Text shown:
----

On the other hand, @gcolvin would be okay with updating the current EIP with an errata section.

Would you be okay with submitting the updated version as a new EIP?

Hi @SamWilsn, many thanks for your feedback. I agree that introducing new restrictions in a finalized EIP is not a good practice. In fact, the PR here does not mean to introduce any new restrictions or extensions - it aims to clarify some frequency asked questions when others try to implement or use the standard (e.g., https://github.com/nand2/evm-browser from @nand2 ) and fix the obvious errors (especially the default return bytes in "(bytes32)" is definitively wrong) without changing the semantics. For example, original EIP does not mention the return type of resolveMode(), which creates confusion for implementors to choose between bytes32 or bytes (surprisedly, solidity can return a string in both types).

I can definitively introduce a new EIP to clarify all these, but this creates fragility of the EIP and the users have to check multiple EIPs before fully understand how it works. This raises a general question regarding how to deal with a long-term evolving standard in our EIP process - taking URL standard as an example, it has been evolving for multiple versions over a decade (from RFC 1738 to RFC 2396 to RFC 3986), and the HTTP standard is still evolving after several decades.

One feature of RFCs may help solve our problem is that it supports Errata for an RFC (https://www.rfc-editor.org/errata_search.php?rfc=2396), and it has a couple of fields in header to maintain the evolution history such as

  • updates tells which RFCs the current RFC amend for (e.g., RFC 2396 updates RFC 1738, 1808)
  • updated by tells which following RFCs amend the current RFC (e.g., RFC 2396 is updated by RFC 2732)
  • 'obsoleted by` tells which RFC override the current RFC (e.g., RFC 2396 is obsoleted by RFC 3986)

Based on the practice of RFCs, I would like to propose to either

  1. Move the changes of the PR in the Errata section of EIP-4804 as suggested by @gcolvin since we have to clarify these and make them as a whole; or
  2. Create a new EIP for this with updates field to EIP-4804 and add updated-by field in EIP-4804 to point to the new EIP.

Note that my observation of updates and updated-by in RPC are that they are generally used for extensions, and for Errata in an RFC, it just incorporated into an RFC directly (see https://www.rfc-editor.org/errata_search.php?rfc=2396). So, I would personally suggest to follow the RFC practices and use method 1. What do you think?

@SamWilsn
Copy link
Contributor

Unfortunately forward-pointing fields (eg. superseded-by, updated by, obsoleted by) require modifying the original EIP. Who should have permission to do that? Once an EIP goes Final, it's "owned" by the community at large, so giving that power to the author seems unreasonable. Imagine if an author released a spec with a known vulnerability/weakness, got a bunch of people to implement it, then released a new standard with a better implementation day one. It would be very anti-competitive at best.

----

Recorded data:
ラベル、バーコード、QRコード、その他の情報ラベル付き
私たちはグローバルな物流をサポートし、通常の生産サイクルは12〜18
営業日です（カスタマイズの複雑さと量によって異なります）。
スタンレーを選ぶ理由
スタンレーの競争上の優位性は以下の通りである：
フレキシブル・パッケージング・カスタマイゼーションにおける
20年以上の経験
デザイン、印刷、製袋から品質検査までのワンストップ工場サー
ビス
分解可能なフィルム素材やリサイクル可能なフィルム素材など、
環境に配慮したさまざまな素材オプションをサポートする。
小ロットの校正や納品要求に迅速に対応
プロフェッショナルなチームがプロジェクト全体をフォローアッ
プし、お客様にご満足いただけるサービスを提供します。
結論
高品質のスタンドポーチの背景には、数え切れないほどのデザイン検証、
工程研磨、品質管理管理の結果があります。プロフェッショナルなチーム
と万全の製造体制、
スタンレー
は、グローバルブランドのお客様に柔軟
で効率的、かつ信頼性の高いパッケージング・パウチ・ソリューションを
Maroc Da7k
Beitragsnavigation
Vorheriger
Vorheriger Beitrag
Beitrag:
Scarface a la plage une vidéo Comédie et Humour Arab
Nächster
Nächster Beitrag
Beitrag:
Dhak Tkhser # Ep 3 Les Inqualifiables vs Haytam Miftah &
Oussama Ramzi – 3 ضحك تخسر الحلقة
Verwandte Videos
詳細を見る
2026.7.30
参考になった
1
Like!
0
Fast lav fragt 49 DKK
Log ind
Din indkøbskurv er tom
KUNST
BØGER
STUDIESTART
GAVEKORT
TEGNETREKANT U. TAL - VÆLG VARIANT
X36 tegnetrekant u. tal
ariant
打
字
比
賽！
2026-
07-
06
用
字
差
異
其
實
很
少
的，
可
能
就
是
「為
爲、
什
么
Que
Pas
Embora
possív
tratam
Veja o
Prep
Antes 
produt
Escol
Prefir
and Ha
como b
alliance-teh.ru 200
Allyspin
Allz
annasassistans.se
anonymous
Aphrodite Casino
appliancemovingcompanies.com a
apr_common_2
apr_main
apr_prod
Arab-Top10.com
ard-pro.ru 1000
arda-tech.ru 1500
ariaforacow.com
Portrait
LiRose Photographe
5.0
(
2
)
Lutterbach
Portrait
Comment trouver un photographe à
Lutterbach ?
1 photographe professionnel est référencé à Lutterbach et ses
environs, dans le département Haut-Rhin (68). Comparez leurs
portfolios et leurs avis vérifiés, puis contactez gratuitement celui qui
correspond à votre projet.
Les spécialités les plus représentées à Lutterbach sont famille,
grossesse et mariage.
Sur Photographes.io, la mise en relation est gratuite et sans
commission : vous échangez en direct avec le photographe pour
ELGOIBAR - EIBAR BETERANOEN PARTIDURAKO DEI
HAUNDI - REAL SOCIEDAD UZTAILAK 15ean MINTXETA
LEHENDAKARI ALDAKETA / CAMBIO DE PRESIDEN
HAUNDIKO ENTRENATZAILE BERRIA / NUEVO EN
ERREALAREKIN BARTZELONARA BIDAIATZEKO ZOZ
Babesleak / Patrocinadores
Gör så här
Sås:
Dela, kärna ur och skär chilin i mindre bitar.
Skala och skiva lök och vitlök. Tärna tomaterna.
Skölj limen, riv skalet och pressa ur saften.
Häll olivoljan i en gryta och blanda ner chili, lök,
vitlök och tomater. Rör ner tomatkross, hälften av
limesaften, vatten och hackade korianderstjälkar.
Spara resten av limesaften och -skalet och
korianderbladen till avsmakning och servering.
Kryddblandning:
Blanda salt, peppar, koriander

----

Activities:
1 - Could you restate the EIP errata discussion from "Unfortunately forward-pointing fields" to "anti-competitive at best.", swapping "author" for "editor" wherever it appears?
2 - Can you write the next part of the EIP errata discussion, picking up right after its last sentence?

Outputs for the tasks:
1 -
Unfortunately forward-pointing fields (eg. superseded-by, updated by, obsoleted by) require modifying the original EIP. Who should have permission to do that? Once an EIP goes Final, it's "owned" by the community at large, so giving that power to the editor seems unreasonable. Imagine if an editor released a spec with a known vulnerability/weakness, got a bunch of people to implement it, then released a new standard with a better implementation day one. It would be very anti-competitive at best.

2 -
On the other hand, backward pointing header fields (eg. updates, supersedes) would be less problematic, but we've never really discussed adding them.

@Pandapip1
Copy link
Member

Pandapip1 commented Sep 14, 2023

+0. I would prefer seperating out the actual errata from the other changes--+1 to the errata.

@xinbenlv
Copy link
Contributor

xinbenlv commented Sep 14, 2023

Wearing the hat of EIP Editor, I vote -1 unless we update the EIP-1, based on the current EIP editing rule, specifications can't be change after Final, despite I personally feel very sad for this vote.

Being an author myself, this is unfortunate and I would really hope it could be corrected. I urge the ERC community discuss our strategy for updating an ERC for the best practice. One example solution would be introducing the superseded-by or "best current practice" as in IETF.

@nand2
Copy link

nand2 commented Sep 25, 2023

Hi! I have been asked by @qizhou to follow up on this ; so in this PR I will remove the changes of the ERC-4804 and do a new ERC-6860 file for the errata / clarifications.

Question : Should I only make a "diff" (show changes only) which would make it more clear what are the changes, but would make it a bit more difficult to read (have to go back and forth between 4804 and this one), or should I copy all from 4804 and highlight the changes done?
What is the best practice?

Thank you.

@qizhou
Copy link
Contributor Author

qizhou commented Sep 25, 2023

Hi! I have been asked by @qizhou to follow up on this ; so in this PR I will remove the changes of the ERC-4804 and do a new ERC-6860 file for the errata / clarifications.

Question : Should I only make a "diff" (show changes only) which would make it more clear what are the changes, but would make it a bit more difficult to read (have to go back and forth between 4804 and this one), or should I copy all from 4804 and highlight the changes done? What is the best practice?

Thank you.

I feel we should create a new one for ERC-6860 (reuse this PR) which copies the ERC-4804 from here. Further, we should add "⚠️ This proposal updates EIP-4804 ⚠️" in the Abstract.

@github-actions
Copy link

There has been no activity on this pull request for 2 weeks. It will be closed after 3 months of inactivity. If you would like to move this PR forward, please respond to any outstanding feedback or add a comment indicating that you have addressed all required feedback and are ready for a review.

@github-actions github-actions bot added the w-stale Waiting on activity label Oct 10, 2023
@github-actions github-actions bot added c-new Creates a brand new proposal and removed c-update Modifies an existing proposal labels Oct 10, 2023
@github-actions github-actions bot removed the w-stale Waiting on activity label Oct 11, 2023
Copy link
Contributor Author

@qizhou qizhou left a comment

Choose a reason for hiding this comment

The reason will be displayed to describe this comment to others. Learn more.

Great job! This makes a much better version compared to EIP-4804. I have compiled a few comments below.

EIPS/eip-6860.md Outdated
- **chainid** indicates which chain to resolve **contractName** and call the message. If not specified, the protocol will use the same chain as the name service provider, e.g., 1 for eth. If no name service provider is available, the default chainid is 1.
- **query** is an optional component containing a sequence of attribute-value pairs separated by "&".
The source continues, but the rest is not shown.